BAGIAN DOKUMEN >>
....................

BUMI ALLAH, TAFAKUR ALAM

Baca, Like, Comen, dan Share!



 

Ada rasa kerinduan pengen mendaki lagi,
Nunggu waktu yg tepat,
Kadang suka iri sama temen-temen yg kerjanya freelance.
Ehhh... Lupa, harus bersyukur.
Ada waktunya kok buat refreshing.
"Nanti, sabar, tunggu dulu."
Inget banget sama kalimat ini, kalimat penghibur diri dikala yg lain suka ngeledekin.
"Ayoo dunks Mbak ikut kita mendaki, ambillah cuti Mbak!"
"Cuman bisa bilang, nggak apa-apa kalian saja yg pergi, Mbak nitip oleh-oleh ya?? Kirimin Foto-foto pemandangan alam disana yg bagus-bagus. Lumayan buat background tulisan yg mau di repost di sosmed."
Mereka pun meng-iyakan.

Jujur,
Masih belum bisa move sama episode waktu itu saat mendaki.
Pas awal perjalanan, santai. Kayaknya strong deh untuk bisa sampai ke puncak.
Cuaca masih cerah alias mendukung.
Pas di pertengahan perjalanan lihat ke belakang, Kok... temen-temen seteam udah nggak ada di belakangku. Cuman ada 1 di depan bawak tas carrier yg lumayan berat. Dengan rute Masya Allah.
Rasa mau stop mendaki, Tapi nggak jadi. Udah nanggung juga mau turun.

Support diri sendiri aja,
Belagak ngobrol sama kata hati sendiri. Pas lihat temen seteam yg bawa carrier di depanku.
"Ayooo, Dian. Masak nyerah sih... dia aja bisa sampai ke atas dengan kondisi bawa tas carrier, tas ransel di depannya, belum lagi tas selempang anak akhwat yg dia bawain. Nggak kebayang beratnya udah kayak apa?? Lah, Aku cuman bawak tas tenda doang masak gak bisa.

....................

DATA TINJAUAN >>
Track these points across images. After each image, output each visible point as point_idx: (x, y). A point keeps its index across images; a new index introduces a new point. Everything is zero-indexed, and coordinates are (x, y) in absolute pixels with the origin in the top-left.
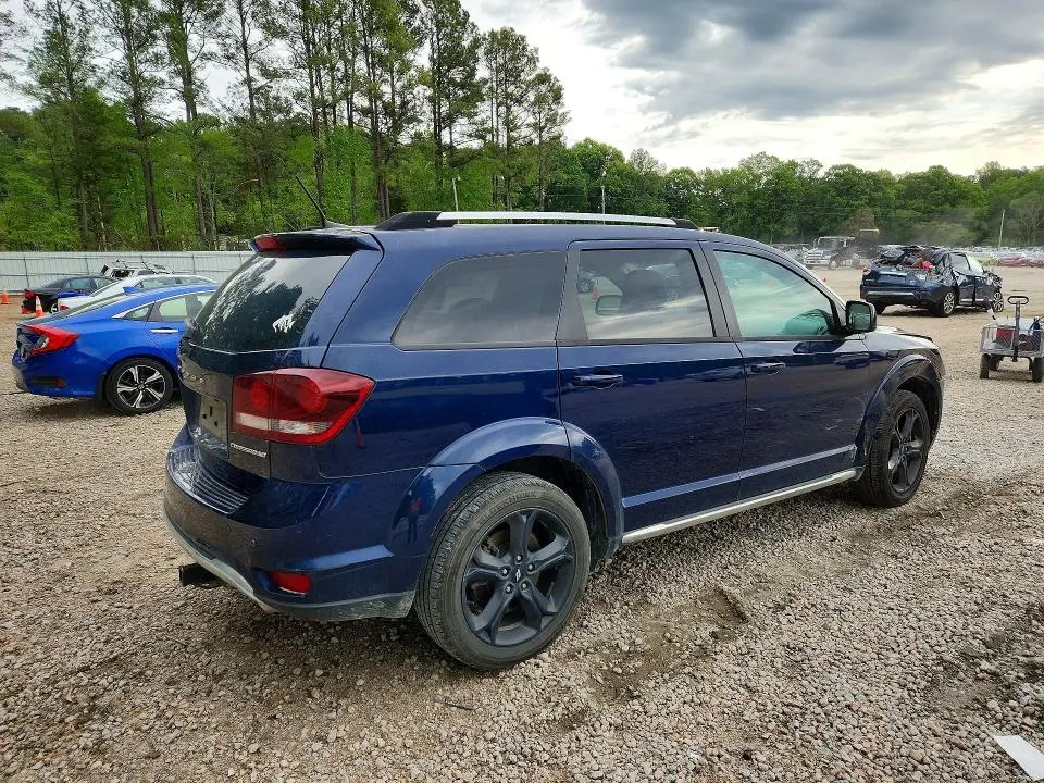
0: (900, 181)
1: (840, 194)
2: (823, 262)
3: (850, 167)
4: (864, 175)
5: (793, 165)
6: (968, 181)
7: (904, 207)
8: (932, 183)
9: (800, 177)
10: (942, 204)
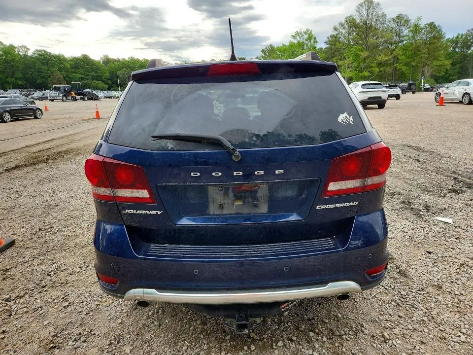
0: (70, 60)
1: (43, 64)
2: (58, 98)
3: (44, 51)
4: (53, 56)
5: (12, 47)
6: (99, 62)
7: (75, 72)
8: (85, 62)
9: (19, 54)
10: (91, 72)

....................

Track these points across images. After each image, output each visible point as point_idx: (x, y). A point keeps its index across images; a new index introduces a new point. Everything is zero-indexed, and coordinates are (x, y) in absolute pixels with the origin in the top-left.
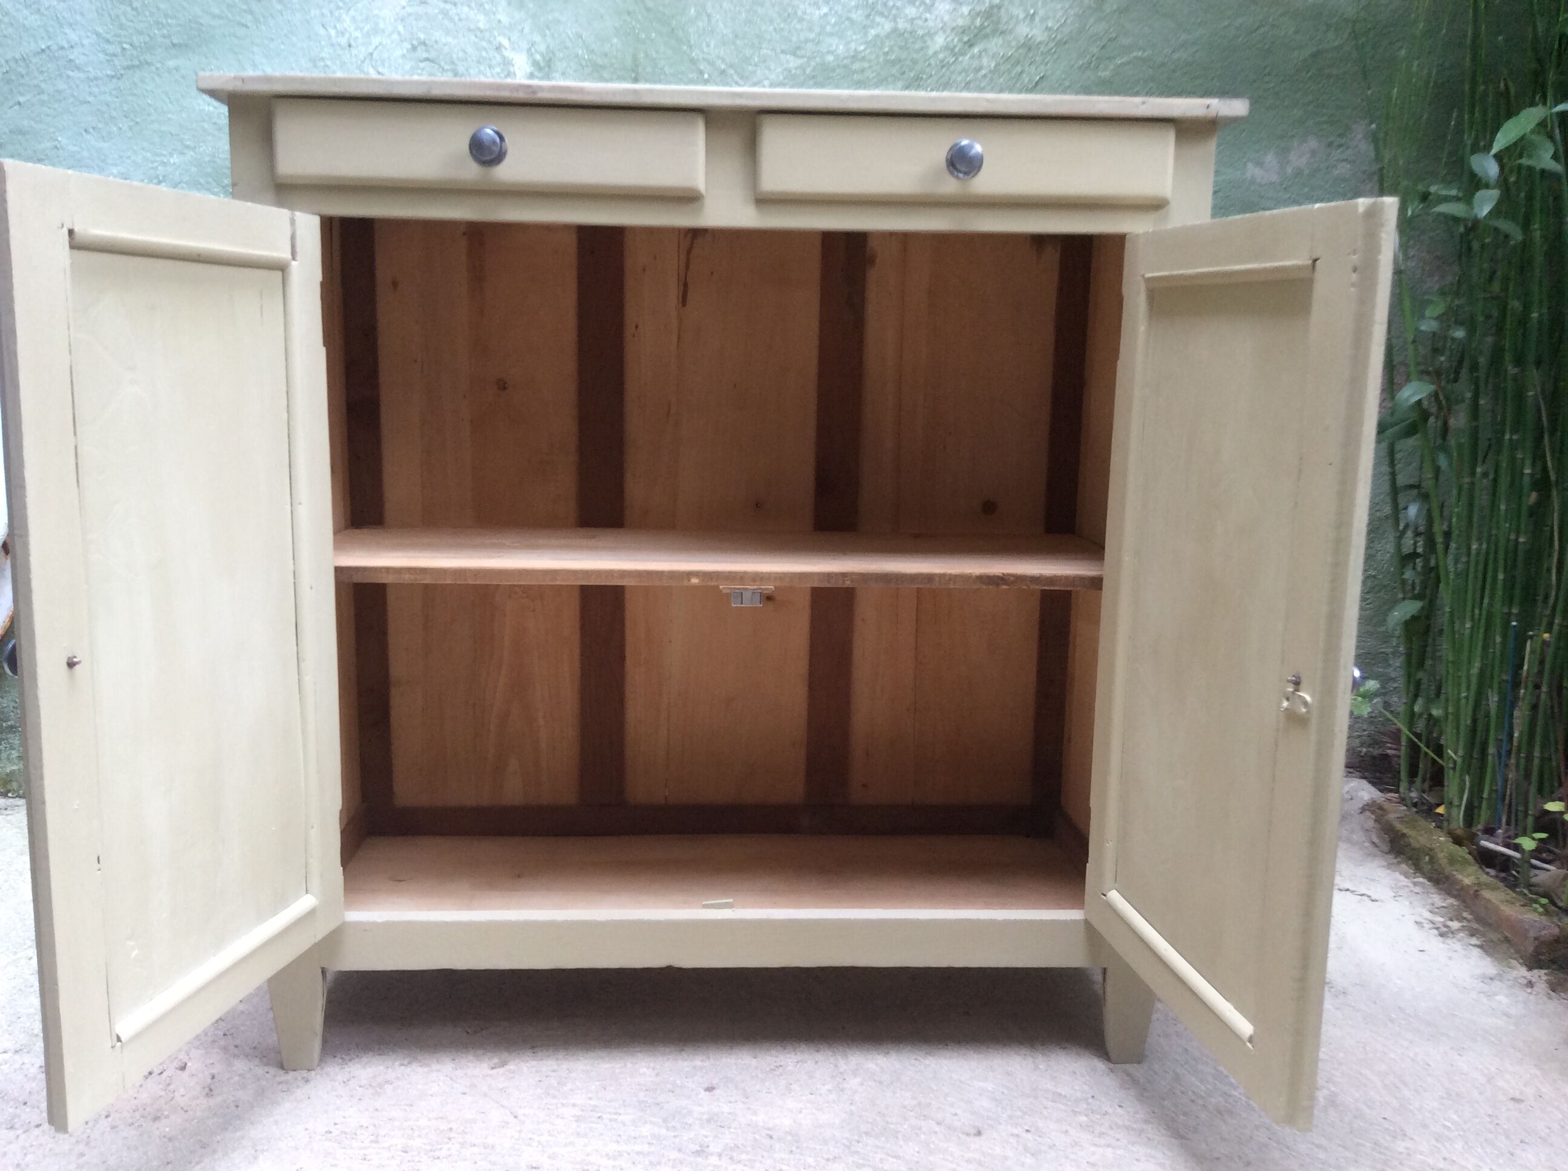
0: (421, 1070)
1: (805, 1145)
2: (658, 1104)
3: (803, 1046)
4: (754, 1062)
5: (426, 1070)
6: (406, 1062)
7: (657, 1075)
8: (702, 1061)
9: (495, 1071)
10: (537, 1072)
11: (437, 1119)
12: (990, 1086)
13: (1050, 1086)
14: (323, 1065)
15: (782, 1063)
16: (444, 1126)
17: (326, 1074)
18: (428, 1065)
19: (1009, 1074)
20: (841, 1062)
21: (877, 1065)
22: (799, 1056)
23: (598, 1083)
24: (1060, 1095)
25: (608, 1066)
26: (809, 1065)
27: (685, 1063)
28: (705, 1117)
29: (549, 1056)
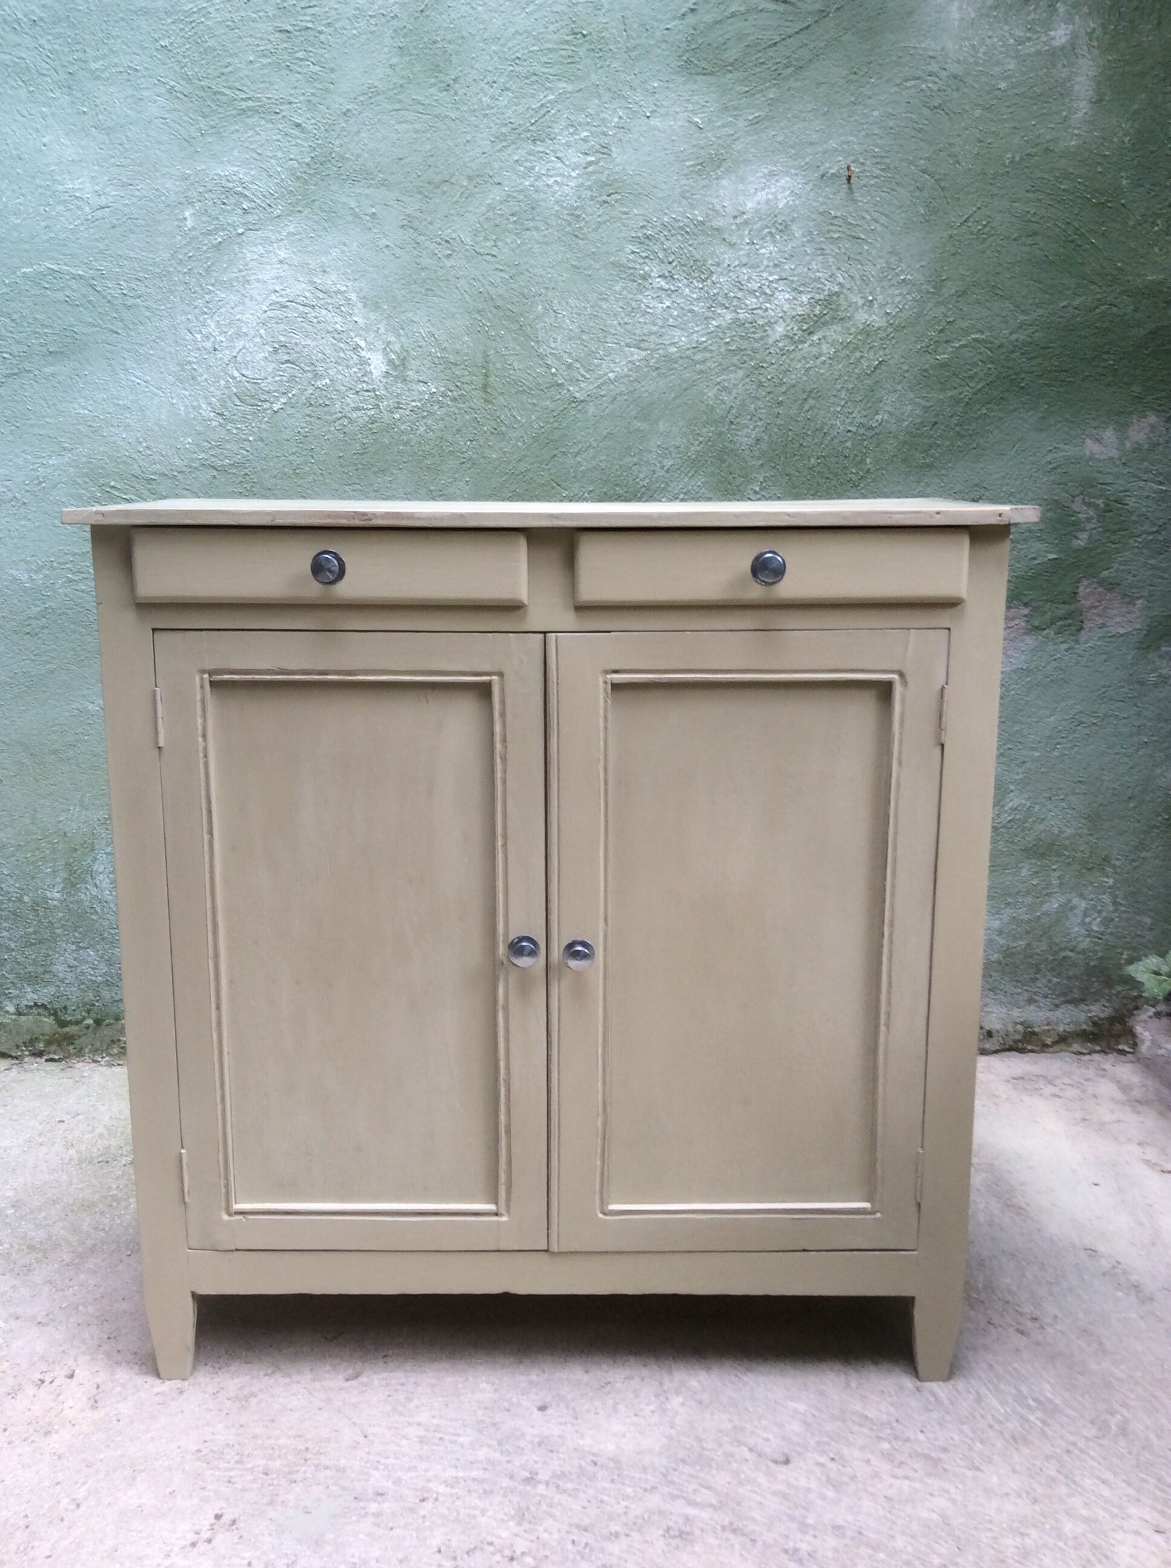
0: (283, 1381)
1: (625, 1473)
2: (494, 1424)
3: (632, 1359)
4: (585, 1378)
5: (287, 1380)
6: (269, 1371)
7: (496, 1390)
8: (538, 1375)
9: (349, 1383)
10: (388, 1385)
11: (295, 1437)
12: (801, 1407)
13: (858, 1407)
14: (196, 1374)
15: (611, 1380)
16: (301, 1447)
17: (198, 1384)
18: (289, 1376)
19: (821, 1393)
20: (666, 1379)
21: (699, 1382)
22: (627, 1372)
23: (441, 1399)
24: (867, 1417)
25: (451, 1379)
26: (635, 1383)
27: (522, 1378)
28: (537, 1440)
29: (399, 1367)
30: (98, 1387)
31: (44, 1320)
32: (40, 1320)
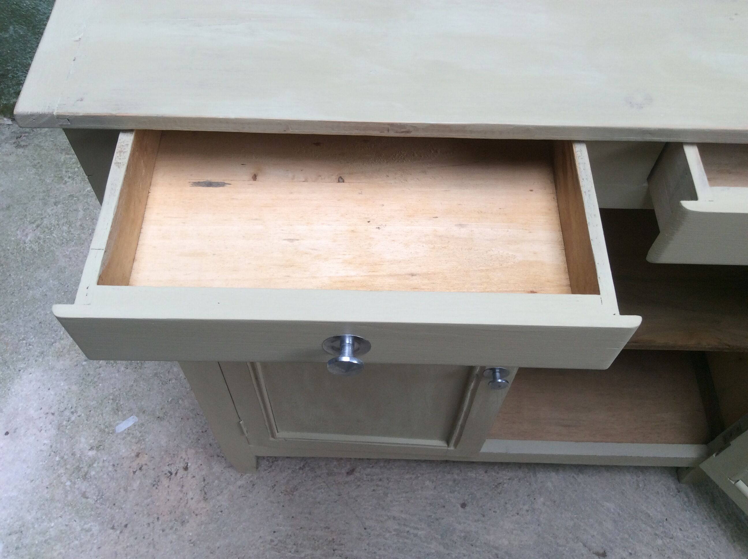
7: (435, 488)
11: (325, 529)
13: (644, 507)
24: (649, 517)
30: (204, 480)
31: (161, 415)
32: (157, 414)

....................

Tuliskan lanjutan cerita tentang pengalaman mendaki gunung ini, mulai setelah kalimat terakhir yang tertera.

Qadarullah, Belum sampai di atas, ujan deresss... Sinyal kadang ada, kadang enggak. Mau lanjut nggak bawa jas ujan. Terus gue bilang sama temen seteam yg ada di depanku.

"Gimana? Lanjut apa enggak?"
Terus dia bilang, kalau Mau lanjut nggak masalah Mbak. Aku kan punya jas ujan, yg Aku pikirin itu Mbak. Saran Aku kita berteduh dulu deh, di pos 1. Masih jauh kalau mau lanjut. Qadarullah, kita berteduh di pos 1. Anak2 disana pada aneh lihat ukhti-ukhti mendaki. Mempersilahkan duduk, dan ada yg berbaik hati meminjamkan jas hujannya.
Masya Allah, baiknya. Karena punya pinjeman jas ujan. Jadi, Kita memutuskan untuk lanjut.

Ehhh... Flashback pulak, sama pesan WhatsApp kakak senior yg pernah mendaki. Pesannya buat Farno.
"Dek, kalau mendaki bukit selero pas ujan jangan ke atas banget mendirikan tendanya. Pas kakak mendaki ada yg di sambar petir. Jadi, dirikan tendanya dipinggiran saja. Jangan terlalu ke puncaknya. Bahaya."
Hanya bisa meng-iyakan.
Realisasinya nggak.

Pas mendaki, udah mendekati Pos 2. Nggak sadar liat depan belakang, samping kiri-kanan.. ternyata udah nggak ada temen yg seteam. Panik ada, tapi namanya mendaki. Kalau lagi berjuang sendiri. Sebenarnya kita nggak benar-benar sendirian. Ada temen baru, bahkan ada banyak kemudahan yg di suguhkan Tuhan buatku saat itu. Pas kehausan. Nggak punya stock minuman yg bisa diminum. Alhamdulillah, ada yg ngasih minum. Padahal nggak kenal, ada yg bawain tas tenda, ada pendaki perempuan yg memang secara usia masih dibawah kita mereka memberikan support,.Ayoo mbak sini, Aku bantu naik. Dia sambut tangan kita. Dikuatin banget. Ketika nggak dapet jalur pendakian melalui anak tangga, ada yg mempersilakan kita untuk 1 jalur anak tangga sama mereka, dan mereka memprioritaskan yg lain buat bisa sampai ke puncak sama-sama. Padahal kondisi ujan deres.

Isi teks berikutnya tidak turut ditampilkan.